Nothing about simulation changed.
Everything about authoring did.
The composer now exposes intent. The core continues to enforce structure.
What changed in practice
Before the revamp users were editing JSON or navigating dense tables. The surface reflected schema first and flow second.
After the revamp the surface reflects flow first and schema second.
The result is subtle but material.
Users can construct a scenario without thinking about how it will be serialised. They can see ordering. They can see wiring. They can reason about behaviour without reading raw structure.
The exported JSON remains deterministic and sorted.
The mental load has moved.
The hidden cost of poor authoring surfaces
When modelling tools are hard to author in, two things happen.
Users simplify models to reduce friction.

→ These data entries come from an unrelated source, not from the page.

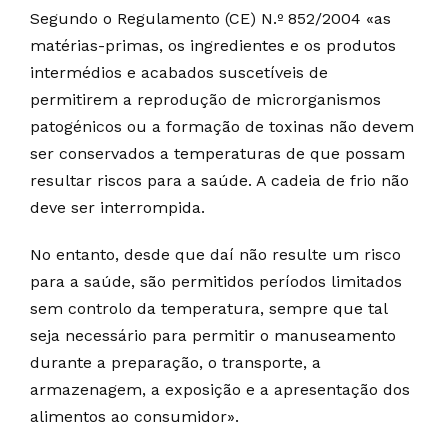
Segundo o Regulamento (CE) N.º 852/2004 «as
matérias-primas, os ingredientes e os produtos
intermédios e acabados suscetíveis de
permitirem a reprodução de microrganismos
patogénicos ou a formação de toxinas não devem
ser conservados a temperaturas de que possam
resultar riscos para a saúde. A cadeia de frio não
deve ser interrompida.
No entanto, desde que daí não resulte um risco
para a saúde, são permitidos períodos limitados
sem controlo da temperatura, sempre que tal
seja necessário para permitir o manuseamento
durante a preparação, o transporte, a
armazenagem, a exposição e a apresentação dos
alimentos ao consumidor».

Or they avoid modelling entirely.
Neither outcome is visible in logs.
The system continues to run correctly. Tests continue to pass. Performance remains stable.
What degrades is willingness to explore.
If authoring is awkward, modelling becomes rare.
The architectural lesson
There is a temptation to refine engines endlessly.
Optimise execution. Improve validation. Add features.
Sometimes the engine is not the constraint.
Sometimes the surface is.
A clean architecture makes this easier to see. When the UI can be rebuilt without touching core logic, it becomes obvious where the friction truly lives.
This revamp was not a rewrite.
It was a recognition.
The real issue was authoring models ergonomically, not simulation.